● Tekstblok
++++

Benutting ecosysteemdiensten

2013

Auteur(s): J. Vreke, F.H. Kistenkas, J.L.M. Donders, C.M. Goossen, S. de Vries
Instantie: Wageningen UR Bekijk Download

Inleiding
Momenteel worden sommige ecosysteemdiensten bedreigd (zoals bestuiving), worden andere minder benut dan mogelijk lijkt (zoals groen in de stad) en is bij bepaalde ecosysteemdiensten (zoals voedselproductie) sprake van eenzijdige optimalisatie wat tot negatieve effecten op andere ecosysteemdiensten leidt of kan leiden.
Een belangrijke beleidsopgave is de verbetering van het gebruik van ecosysteemdiensten zodanig dat dit leidt tot een betere en meer duurzame benutting van het natuurlijk kapitaal en een toename van de (nationale) welvaart. Bij natuurlijk kapitaal wordt de benadering aangehouden uit de TEEB-studie (Economics of Ecosystems and Biodiversity) waar biodiversiteit, ecosysteemdiensten en natuurlijke hulpbronnen gezamenlijk worden aangeduid als natuurlijk kapitaal (Van der Heide en Ruijs, 2010). Omdat duurzame benutting van natuurlijk kapitaal kan worden gezien als een element van of een randvoorwaarde voor welvaart, wordt in het vervolg alleen nog gesproken over welvaart. De benutting van een ecosysteemdienst betreft de bijdrage via het profijt van het gebruik ervan aan de welvaart.

++++

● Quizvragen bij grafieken

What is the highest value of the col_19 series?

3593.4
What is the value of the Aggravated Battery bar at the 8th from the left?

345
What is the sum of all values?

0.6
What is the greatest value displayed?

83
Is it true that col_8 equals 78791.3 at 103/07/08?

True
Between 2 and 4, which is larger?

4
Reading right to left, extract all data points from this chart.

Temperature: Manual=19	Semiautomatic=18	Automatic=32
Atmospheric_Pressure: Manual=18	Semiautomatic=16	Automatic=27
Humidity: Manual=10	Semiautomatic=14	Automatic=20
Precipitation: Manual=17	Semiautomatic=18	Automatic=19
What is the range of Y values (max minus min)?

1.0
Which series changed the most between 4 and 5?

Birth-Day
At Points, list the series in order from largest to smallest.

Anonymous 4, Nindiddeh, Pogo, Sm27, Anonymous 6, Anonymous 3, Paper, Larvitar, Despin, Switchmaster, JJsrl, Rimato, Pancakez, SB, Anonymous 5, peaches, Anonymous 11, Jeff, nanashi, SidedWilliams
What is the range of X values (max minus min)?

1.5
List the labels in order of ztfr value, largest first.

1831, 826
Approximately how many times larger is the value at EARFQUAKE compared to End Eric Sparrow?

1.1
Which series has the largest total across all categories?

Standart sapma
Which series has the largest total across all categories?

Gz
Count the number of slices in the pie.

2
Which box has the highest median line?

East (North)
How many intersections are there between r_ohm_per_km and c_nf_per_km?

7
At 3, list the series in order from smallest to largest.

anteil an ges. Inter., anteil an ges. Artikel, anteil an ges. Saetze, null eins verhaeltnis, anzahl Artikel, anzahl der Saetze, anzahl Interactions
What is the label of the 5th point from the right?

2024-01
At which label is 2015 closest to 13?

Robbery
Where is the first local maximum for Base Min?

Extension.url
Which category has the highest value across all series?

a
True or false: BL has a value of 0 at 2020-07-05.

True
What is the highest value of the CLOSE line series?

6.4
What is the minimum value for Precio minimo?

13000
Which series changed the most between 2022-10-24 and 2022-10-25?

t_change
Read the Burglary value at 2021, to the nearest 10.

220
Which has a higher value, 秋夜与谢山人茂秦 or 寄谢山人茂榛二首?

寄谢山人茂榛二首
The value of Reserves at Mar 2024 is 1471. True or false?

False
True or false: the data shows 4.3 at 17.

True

++++

● Opdracht 1
Beantwoord over de tekst over ecosysteemdiensten:
(a) Welk voorbeeld wordt genoemd van een ecosysteemdienst die minder wordt benut dan mogelijk lijkt?
(b) Welke drie zaken worden in de TEEB-studie samen aangeduid als natuurlijk kapitaal?
(c) Welke instantie staat bij de tekst vermeld?
● Opdracht 2
Schrijf een vervolg op de tekst over ecosysteemdiensten, te beginnen na de laatste zin.

● Antwoordvak 1
(a) Groen in de stad.
(b) Biodiversiteit, ecosysteemdiensten en natuurlijke hulpbronnen.
(c) Wageningen UR.

● Antwoordvak 2
De beleidsopgave ziet de benutting van een ecosysteemdienst als een middel om bij te dragen aan de realisatie van de gestelde doelen. Bij verbetering van de benutting van een specifieke ecosysteemdienst moet rekening worden gehouden met de andere ecosysteemdiensten die het betreffende ecosysteem herbergt. Vanwege de wisselwerkingen tussen ecosysteemdiensten en hun gebruik, is het doorgaans niet mogelijk de benutting van een ecosysteemdienst te verbeteren, zonder dat dit negatieve consequenties heeft voor een of enkele andere ecosysteemdiensten. Zo zullen in een natuurgebied (ecosysteem) de voor een goed broedsucces vereiste rust en stilte worden verstoord als dit gebied gedurende het broedseizoen wordt gebruikt voor recreatie-activiteiten. Voor de benutting van dit natuurgebied betekent dit (in deze periode) dat moet worden gekozen voor één ecosysteemdienst, waarbij gebruik van de andere ecosysteemdienst niet of beperkt mogelijk is. Als de keuze door een ‘natuurbeheerder’ wordt gemaakt resulteert dit er vaak in dat het gebied gedurende het broedseizoen niet toegankelijk is voor recreatieve activiteiten.
Ook in weidegebieden kan het conflict tussen broedsucces en hier agrarisch gebruik aan de orde zijn. Het conflict betreft hier het maairegime, waarbij een voor het broedsucces van de weidevogel gunstig maairegime (laat maaien) ten koste gaat van de agrarische opbrengst. Omdat hier de agrariër de keuze maakt, krijgt doorgaans het agrarisch gebruik de voorkeur. Om de benutting van weilanden door weidevogels te verbeteren biedt de provincie in veel gevallen een beheersvergoeding aan via het Subsidiestelsel Natuur en Landschapsbeheer (SNL). Dit houdt in dat de agrariër een overeenkomst afsluit met de provincie om tegen een financiële vergoeding het maairegime aan te passen.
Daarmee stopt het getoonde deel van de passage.